“Lay still, naow!” said Abel Stebbins, the Doctor’s man; “‘f y’ don’t, I’ll stick ye, ’z sure ‘z y’ ‘r’ alive! I been arfter ye f’r a week, ‘n’ I got y’ naow! I knowed I’d ketch ye at some darned trick or ’nother ’fore I’d done ’ith ye!”
Dick lay perfectly still, feeling that he was crippled and helpless, thinking all the time with the Yankee half of his mind what to do about it. He saw Mr. Bernard lift his head and look around him. He would get his senses again in a few minutes, very probably, and then he, Mr. Richard Venner, would be done for.
“Let me up! let me up!” he cried, in a low, hurried voice,—“I ’ll give you a hundred dollars in gold to let me go. The man a’n’t hurt,—don’t you see him stirring? He’ll come to himself in two minutes. Let me up! I’ll give you a hundred and fifty dollars in gold, now, here on the spot,—and the watch out of my pocket; take it yourself, with your own hands!”

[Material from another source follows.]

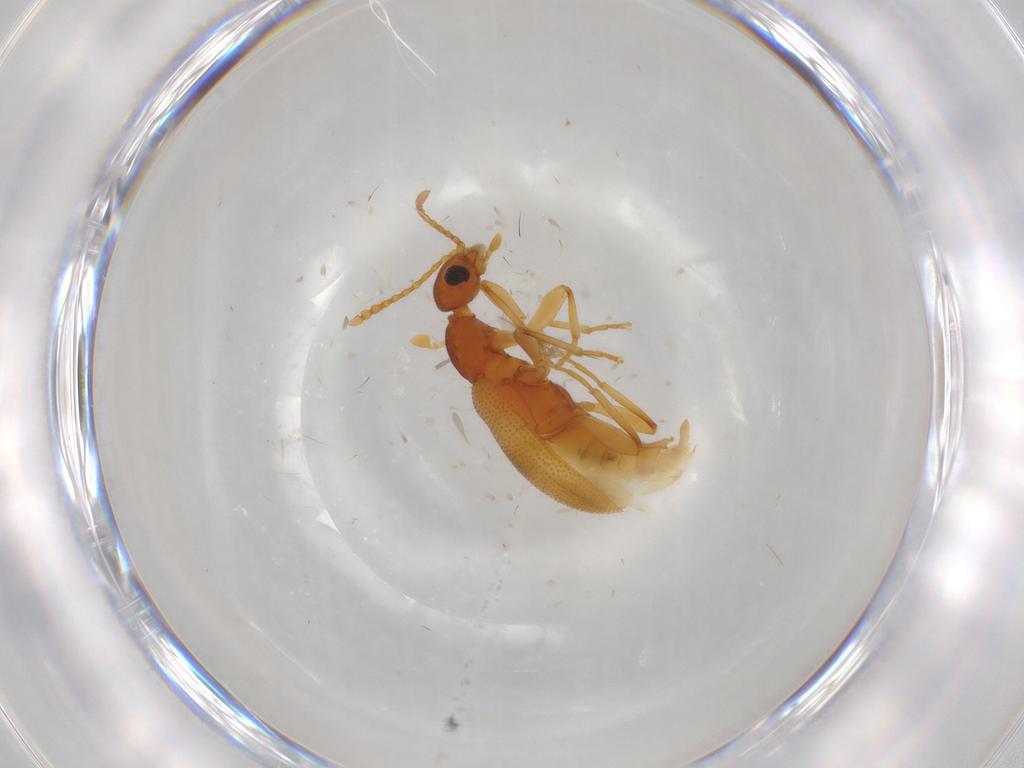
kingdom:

“I’ll see y’ darned fust! Ketch me lett’n’ go!” was Abel’s emphatic answer. “Yeou lay still, ‘n’ wait t’ll that man comes tew.”
He kept the hay-fork ready for action at the slightest sign of resistance.
Mr. Bernard, in the mean time, had been getting, first his senses, and then some few of his scattered wits, a little together.
“What is it?”—he said. “Who’shurt? What’s happened?”
“Come along here ’z quick ‘z y’ ken,” Abel answered, “‘n’ haalp me fix this fellah. Y’ been hurt, y’rself, ‘n’ the’ ’s murder come pooty nigh happenin’.”
Mr. Bernard heard the answer, but presently stared about and asked again, “Who’s hurt? What’s happened?”
“Y’ ‘r’ hurt, y’rself, I tell ye,” said Abel; “‘n’ the’ ’s been a murder, pooty nigh.”
Mr. Bernard felt something about his neck, and, putting his hands up, found the loop of the lasso, which he loosened, but did not think to slip over his head, in the confusion of his perceptions and thoughts. It was a wonder that it had not choked him, but he had fallen forward so as to slacken it.
By this time he was getting some notion of what he was about, and presently began looking round for his pistol, which had fallen. He found it lying near him, cocked it mechanically, and walked, somewhat unsteadily, towards the two men, who were keeping their position as still as if they were performing in a tableau.
“Quick, naow!” said Abel, who had heard the click of cocking the pistol, and saw that he held it in his hand, as he came towards him. “Gi’ me that pistil, and yeou fetch that ‘ere rope layin’ there. I ’ll have this here fella,h fixed ’n less ’n two minutes.”
Mr. Bernard did as Abel said,—stupidly and mechanically, for he was but half right as yet. Abel pointed the pistol at Dick’s head.
“Naow hold up y’r hands, yeou fellah,” he said, “‘n’ keep ’em up, while this man puts the rope mound y’r wrists.”
Dick felt himself helpless, and, rather than have his disabled arm roughly dealt with, held up his hands. Mr. Bernard did as Abel said; he was in a purely passive state, and obeyed orders like a child. Abel then secured the rope in a most thorough and satisfactory complication of twists and knots.